[Camera geometry data]
....................

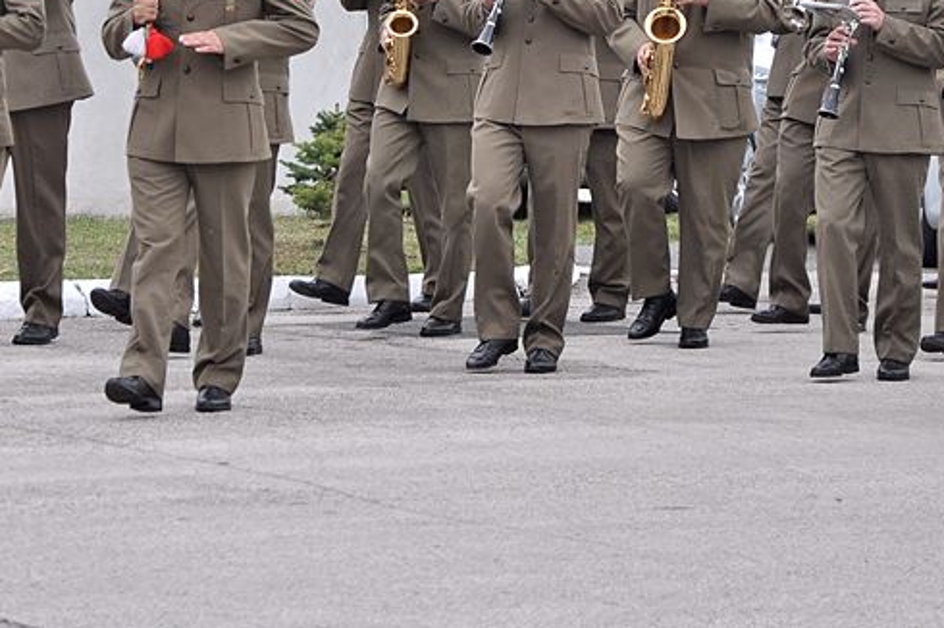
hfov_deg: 8.8
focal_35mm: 234
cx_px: 326
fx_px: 6132
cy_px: 90
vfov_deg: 5.9
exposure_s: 1/640
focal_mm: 90
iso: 500
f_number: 6.3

....................

Your instructions: Reproduce the complete set of records verbatim and omit the pictures.

Reply to the task:
hfov_deg: 8.8
focal_35mm: 234
cx_px: 326
fx_px: 6132
cy_px: 90
vfov_deg: 5.9
exposure_s: 1/640
focal_mm: 90
iso: 500
f_number: 6.3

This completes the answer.